** Start of Text to read **

The law recognises that there may be driving which, although careless or negligent, falls short of being characterised as dangerous. Mere inadvertence or negligence does not comprise the driving of a vehicle in a manner dangerous. In R v Mayne[3] Bray CJ said in relation to an analogous provision:
By empowering the jury to acquit of causing death by dangerous driving and to convict of driving without due care or attention, [Parliament] must have contemplated that not all departures from due care and attention, even if they cause death, are necessarily to be classified as dangerous within the meaning of s 14.[4]
[3] (1975) 11 SASR 583.
[4] Ibid at 585.
The principles upon which an appellate court acts in determining whether a jury verdict should be set aside on the grounds that it is unreasonable or against the weight of the evidence are also well established. The court undertakes its own independent examination of the evidence to determine whether it was open to the jury to be satisfied beyond reasonable doubt as to the guilt of the accused.[5] The function is not discharged merely by consideration of whether there was sufficiency of evidence to sustain a conviction as it is clear that a verdict may be unsafe or unsatisfactory notwithstanding that there was evidence sufficient to entitle a reasonable jury to convict.[6]
[5] Morris v The Queen (1987) 163 CLR 454 at 473 per Deane, Toohey and Gaudron JJ.
[6] Ibid.
Registering the Signs
If the verdicts rested solely on the allegation that the appellant had failed to “register” the warning signs, I would have had considerable doubt about the reasonableness of the verdicts. There was no direct evidence that the appellant had not “registered” the signs. At best, a conclusion to that effect was a matter of inference. I doubt that it could be concluded from the evidence adduced by the prosecution that the only reasonable inference open was that the appellant had not “registered” the warning signs.
There was evidence that the highway warning sign first became visible to drivers travelling in the appellant’s direction of travel when they were some 600 metres from the intersection. As the highway warning sign is a very large sign, the signs were in the appellant’s direct line of vision while she travelled a considerable distance.

** End of Text to read **
** Start of Listing **

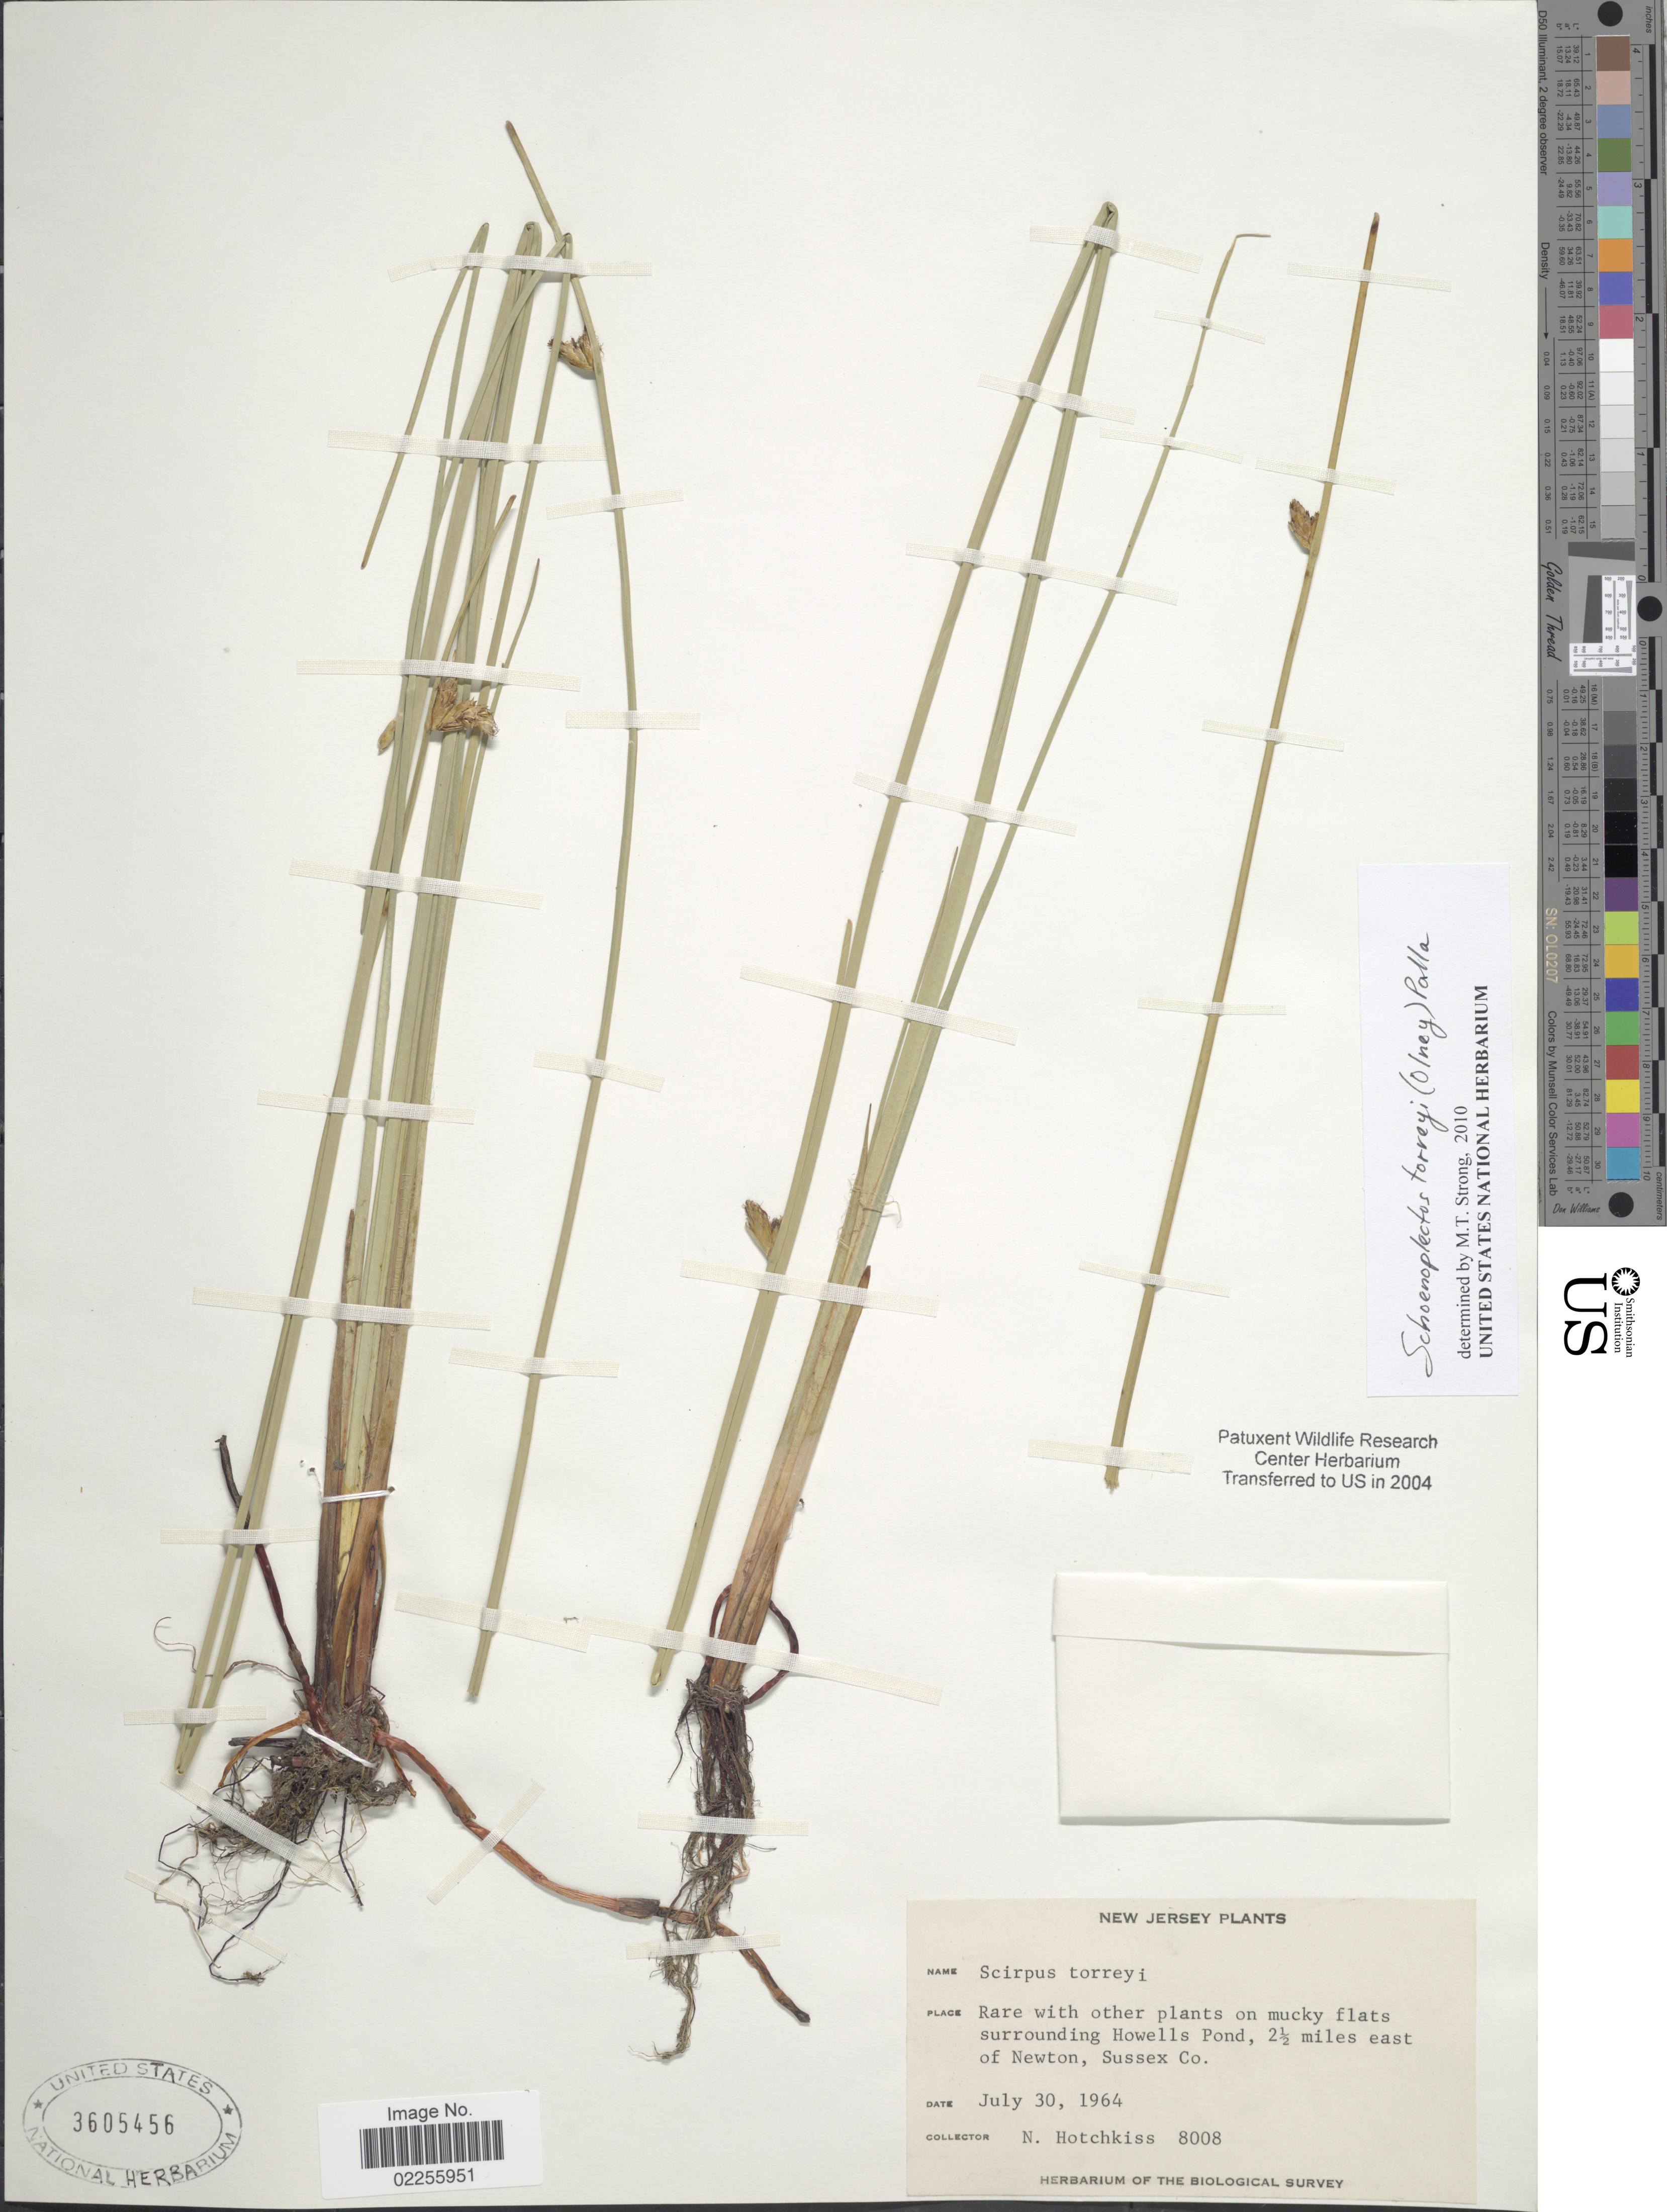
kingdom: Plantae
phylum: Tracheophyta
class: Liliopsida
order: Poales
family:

** End of Listing **

> [Written instruction]:
Can you reproduce the whole dangerous driving passage above word for word, footnotes and heading included?

> [In response]:
The law recognises that there may be driving which, although careless or negligent, falls short of being characterised as dangerous. Mere inadvertence or negligence does not comprise the driving of a vehicle in a manner dangerous. In R v Mayne[3] Bray CJ said in relation to an analogous provision:
By empowering the jury to acquit of causing death by dangerous driving and to convict of driving without due care or attention, [Parliament] must have contemplated that not all departures from due care and attention, even if they cause death, are necessarily to be classified as dangerous within the meaning of s 14.[4]
[3] (1975) 11 SASR 583.
[4] Ibid at 585.
The principles upon which an appellate court acts in determining whether a jury verdict should be set aside on the grounds that it is unreasonable or against the weight of the evidence are also well established. The court undertakes its own independent examination of the evidence to determine whether it was open to the jury to be satisfied beyond reasonable doubt as to the guilt of the accused.[5] The function is not discharged merely by consideration of whether there was sufficiency of evidence to sustain a conviction as it is clear that a verdict may be unsafe or unsatisfactory notwithstanding that there was evidence sufficient to entitle a reasonable jury to convict.[6]
[5] Morris v The Queen (1987) 163 CLR 454 at 473 per Deane, Toohey and Gaudron JJ.
[6] Ibid.
Registering the Signs
If the verdicts rested solely on the allegation that the appellant had failed to “register” the warning signs, I would have had considerable doubt about the reasonableness of the verdicts. There was no direct evidence that the appellant had not “registered” the signs. At best, a conclusion to that effect was a matter of inference. I doubt that it could be concluded from the evidence adduced by the prosecution that the only reasonable inference open was that the appellant had not “registered” the warning signs.
There was evidence that the highway warning sign first became visible to drivers travelling in the appellant’s direction of travel when they were some 600 metres from the intersection. As the highway warning sign is a very large sign, the signs were in the appellant’s direct line of vision while she travelled a considerable distance.